Extracted data START

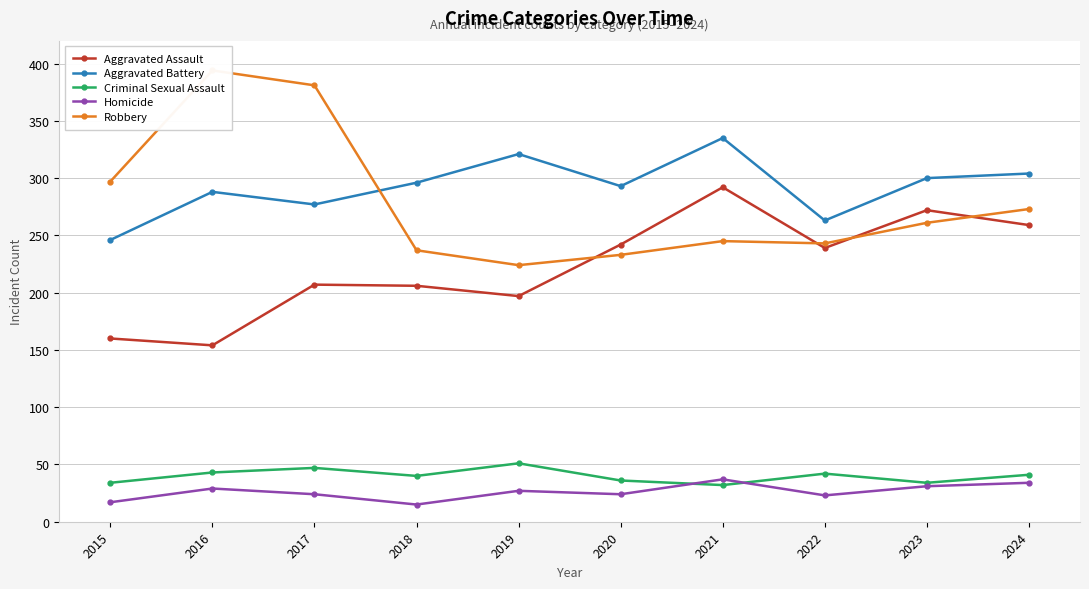

Reading left to right, extract all data points from this chart.

Aggravated Assault: 2015=160	2016=154	2017=207	2018=206	2019=197	2020=242	2021=292	2022=239	2023=272	2024=259
Aggravated Battery: 2015=246	2016=288	2017=277	2018=296	2019=321	2020=293	2021=335	2022=263	2023=300	2024=304
Criminal Sexual Assault: 2015=34	2016=43	2017=47	2018=40	2019=51	2020=36	2021=32	2022=42	2023=34	2024=41
Homicide: 2015=17	2016=29	2017=24	2018=15	2019=27	2020=24	2021=37	2022=23	2023=31	2024=34
Robbery: 2015=297	2016=394	2017=381	2018=237	2019=224	2020=233	2021=245	2022=243	2023=261	2024=273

Extracted data END

Assignment: Rewrite the listing above with "chart" switched to "graph" and everything else unchanged. Leave the pictures out.

Output of the exercise:
Reading left to right, extract all data points from this graph.

Aggravated Assault: 2015=160	2016=154	2017=207	2018=206	2019=197	2020=242	2021=292	2022=239	2023=272	2024=259
Aggravated Battery: 2015=246	2016=288	2017=277	2018=296	2019=321	2020=293	2021=335	2022=263	2023=300	2024=304
Criminal Sexual Assault: 2015=34	2016=43	2017=47	2018=40	2019=51	2020=36	2021=32	2022=42	2023=34	2024=41
Homicide: 2015=17	2016=29	2017=24	2018=15	2019=27	2020=24	2021=37	2022=23	2023=31	2024=34
Robbery: 2015=297	2016=394	2017=381	2018=237	2019=224	2020=233	2021=245	2022=243	2023=261	2024=273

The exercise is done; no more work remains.